Table 4.3-1: External handover interfaces and related protocols
|
Interface |
Description |
Protocol used to realise interface |
Usage |
|
LI_HI1 |
Used to send warrant and other interception request information from LEA to operator. |
ETSI TS 103 120 [6] shall be supported. Other methods (e.g. manual exchange) may be used depending on national regulatory requirements. |
See clause 5.4 |
|
LI_HI2 |
Used to send IRI from the MDF2 to the LEMF. |
ETSI TS 102 232-1 [9] and ETSI TS 102 232-7 [10] shall be supported. |
See clause 5.5 |
|
LI_HI3 |
Used to send CC from the MDF3 to the LEMF. |
ETSI TS 102 232-1 [9] and ETSI TS 102 232-7 [10] shall be supported. |
See clause 5.5 |
|
LI_HI4 |
Used to send LI notification information from MDF2/3 to LEMF. |
ETSI TS 102 232-1 [9] and ETSI TS 102 232-7 [10] shall be supported. |
See clause 5.6 |
|
LI_HILA |
Used to send the location acquisition requests from LEA to CSP and used by the CSP to send the location acquisition responses to the LEA. |
ETSI TS 103 120 [6] shall be supported. |
See clause 5.11 |
|
LI_HIQR |
Used to send warrant and other identifier association query information from LEA to CSP and used by the CSP to send query responses to the LEA. |
ETSI TS 103 120 [6] shall be supported. |
See clause 5.7 |
4.4 Service scoping
4.4.1 General
The interception product shall be delivered to the LEMF over LI_HI2 and LI_HI3, observing the service scoping described in the following clauses.
4.4.2 CSP service type
The LIPF shall be able to provision the POIs, TFs and MDF2/MDF3 according to the requirements of the warrant with the following CSP service type(s):
– Voice.
– Data.
– Messaging (e.g. SMS/MMS).
– Push-to-Talk (including MCPTT).
– LALS (the Target Positioning service, per TS 33.127 [5], clause 7.3.3.2).
– RCS.
When multiple service types are applicable to a target due to multiple warrants, the MDF2/MDF3 shall be able to deliver interception product to each LEMF based on the CSP service type(s) of the respective warrant.

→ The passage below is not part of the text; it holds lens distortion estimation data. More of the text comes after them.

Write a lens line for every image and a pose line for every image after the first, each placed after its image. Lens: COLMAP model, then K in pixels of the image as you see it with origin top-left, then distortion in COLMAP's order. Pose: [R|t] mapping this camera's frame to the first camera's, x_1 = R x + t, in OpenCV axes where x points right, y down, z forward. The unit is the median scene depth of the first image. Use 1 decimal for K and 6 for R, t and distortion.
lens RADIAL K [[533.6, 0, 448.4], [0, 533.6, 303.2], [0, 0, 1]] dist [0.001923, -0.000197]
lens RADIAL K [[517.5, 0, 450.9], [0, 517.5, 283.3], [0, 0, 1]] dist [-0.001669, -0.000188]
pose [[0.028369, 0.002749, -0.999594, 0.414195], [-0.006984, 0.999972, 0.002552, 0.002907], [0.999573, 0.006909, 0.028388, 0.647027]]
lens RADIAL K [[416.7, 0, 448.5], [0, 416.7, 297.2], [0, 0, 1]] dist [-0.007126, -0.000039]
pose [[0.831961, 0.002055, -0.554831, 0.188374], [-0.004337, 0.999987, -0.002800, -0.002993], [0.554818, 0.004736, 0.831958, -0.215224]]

When no service type is provisioned, the POIs shall generate and deliver applicable interception product for all services specified for the NF where the POI is located.

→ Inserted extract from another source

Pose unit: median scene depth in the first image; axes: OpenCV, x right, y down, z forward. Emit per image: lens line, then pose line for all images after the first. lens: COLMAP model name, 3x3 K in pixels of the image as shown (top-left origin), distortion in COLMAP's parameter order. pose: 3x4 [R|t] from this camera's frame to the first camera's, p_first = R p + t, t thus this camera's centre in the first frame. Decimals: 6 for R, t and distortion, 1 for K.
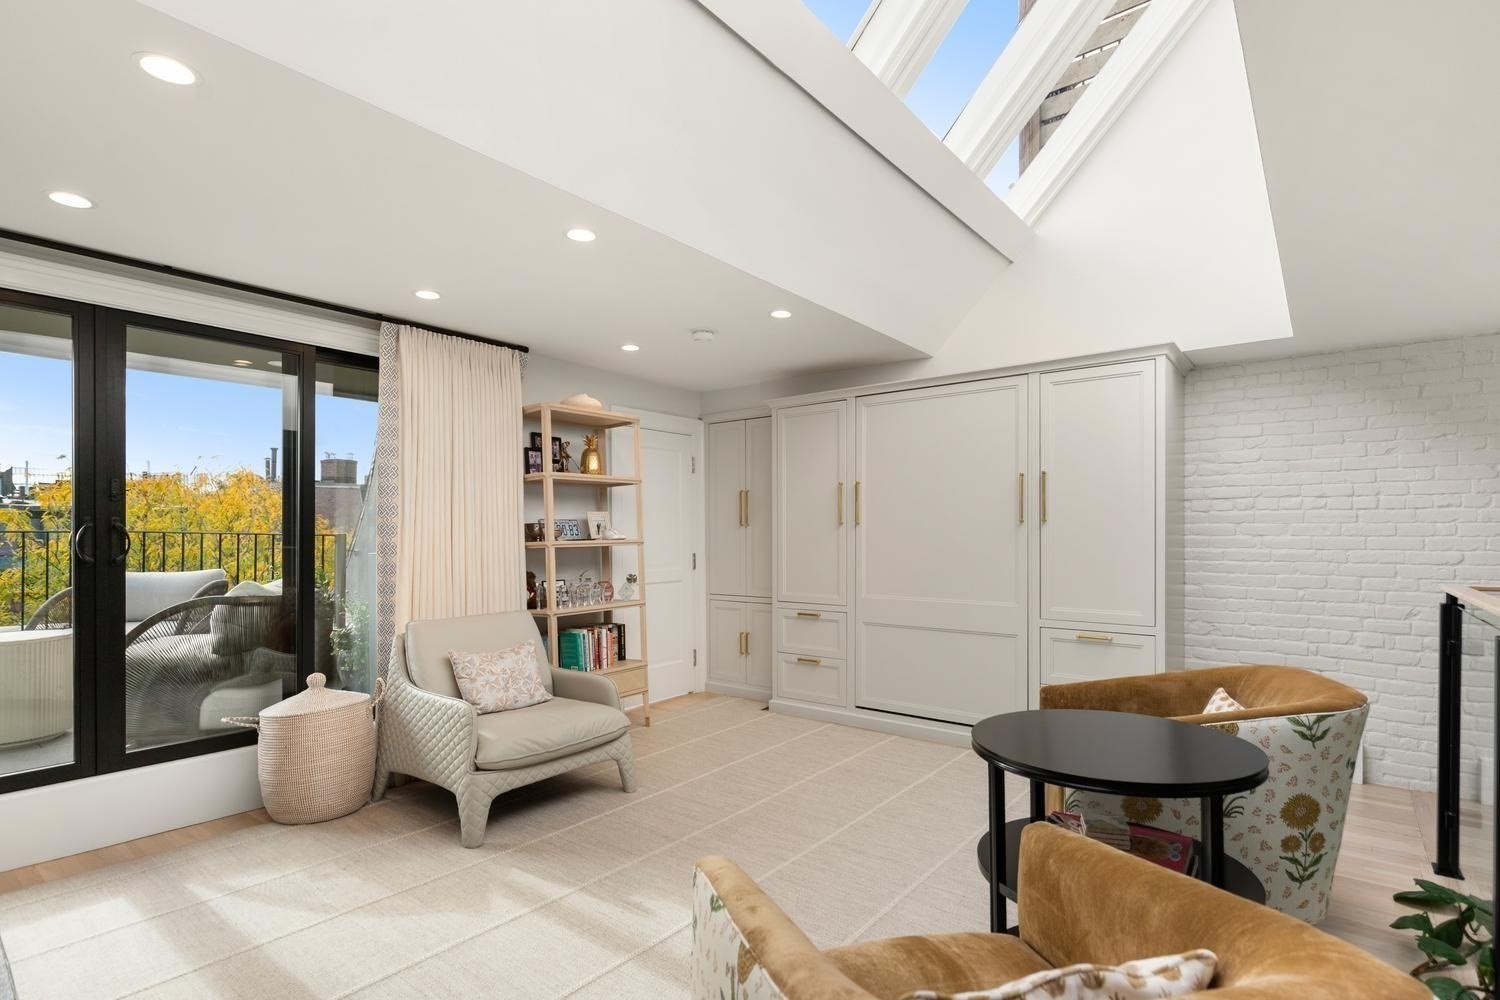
lens RADIAL K [[741.8, 0, 750.9], [0, 741.8, 535.4], [0, 0, 1]] dist [0.001616, -0.000080]
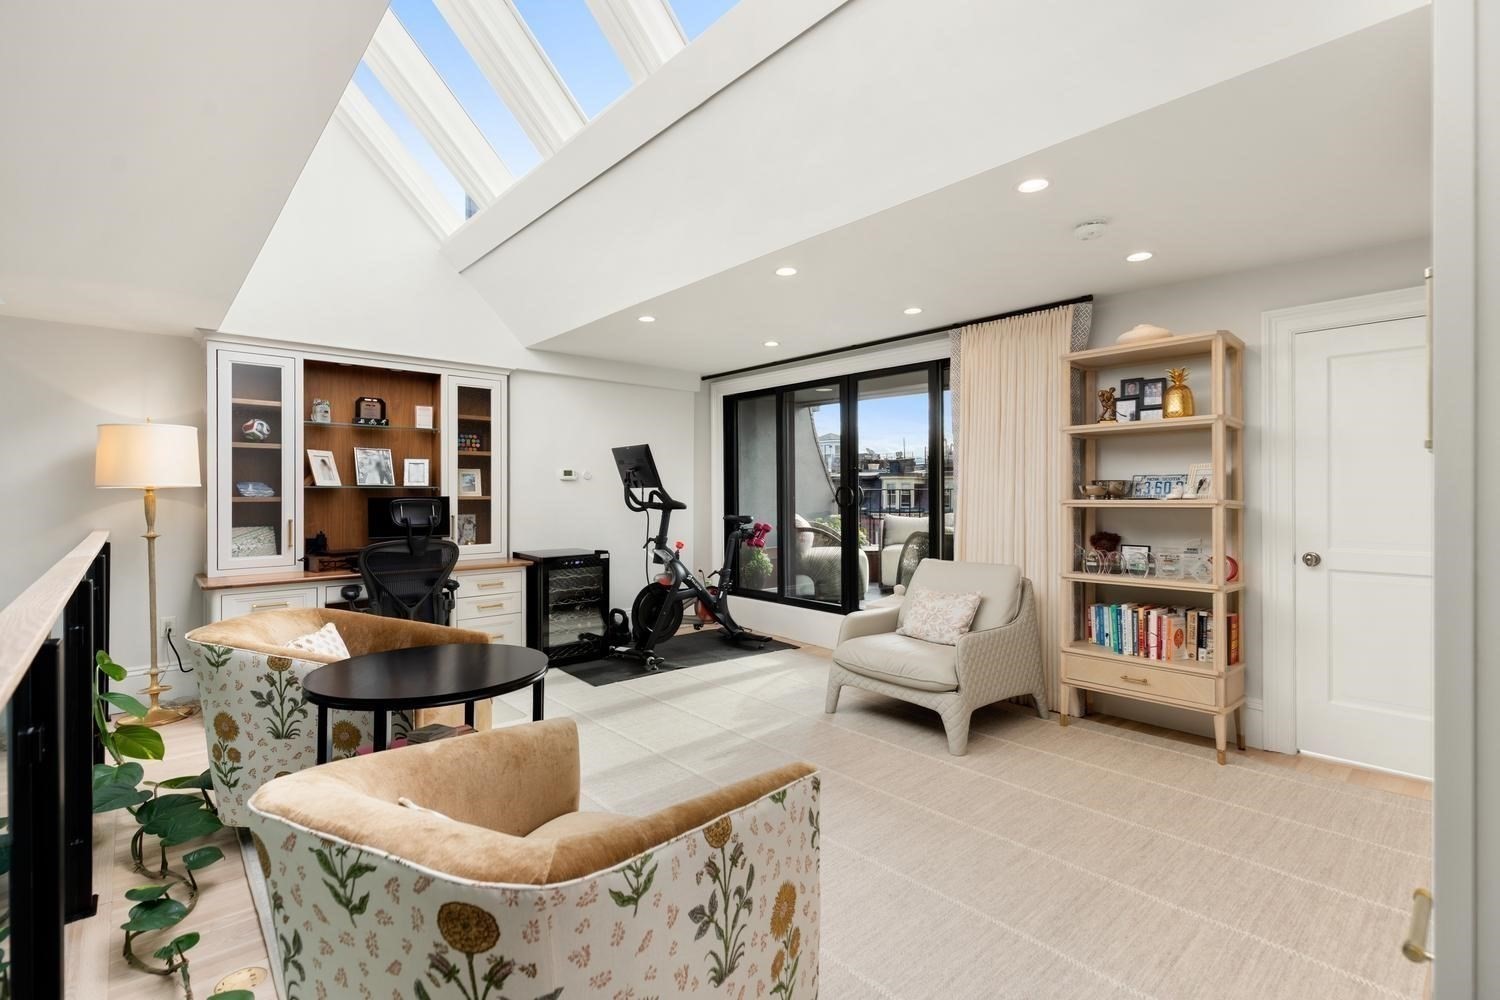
lens RADIAL K [[672.5, 0, 750.0], [0, 672.5, 500.0], [0, 0, 1]] dist [0.000125, -0.000251]
pose [[-0.173093, 0.012586, -0.984825, 0.756484], [-0.001678, 0.999913, 0.013074, -0.003602], [0.984904, 0.003916, -0.173056, 0.880388]]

When no service type is provisioned, the MDF2/MDF3 shall deliver all interception product it receives from the POIs.
4.4.3 Delivery type
– IRI.
– CC.
– IRI and CC.
The LIPF shall be able to provision the POI, TF and the MDF2/MDF3 according the delivery type(s) applicable to a warrant.
When different delivery types are applicable to a target due to multiple warrants, the MDF2/MDF3 shall be able to deliver IRI/CC to each LEMF based on the delivery type(s) of the respective warrant.
4.4.4 Location Reporting
The LIPF shall be able to provision the POIs and MDF2 according to the requirements of the warrant with the following location reporting types:
– Report location only at the beginning and end of a session.
– Do not report location.
When no location reporting type is provisioned, the POIs and MDF2/MDF3 shall report location every time the target location information is received at the POI (including location update with no physical change of location).
When different location reporting types are applicable to a target due to multiple warrants, then POI may be provisioned as if the reporting of all location information occurrences at the POI is required, with MDF2 restricting the delivery of location to the LEMF as per the provisioned information for a warrant.
4.4.5 LALS Triggering
– This option is used to activate the LALS triggered location service (TS 33.127 [5], clause 7.3.3.3) for the target.
The LIPF shall be able to provision the LTF associated with a POI or MDF2 with the LALS triggered location service parameters provided in the warrant or use a default set of parameters.
4.4.6 Roaming Interception
– Stop interception when the target is roaming outbound internationally.
NOTE 1: The definition of international roaming for LI purposes could vary per jurisdiction.
NOTE 2: The method used to achieve the roaming related service scoping is not described in the present document.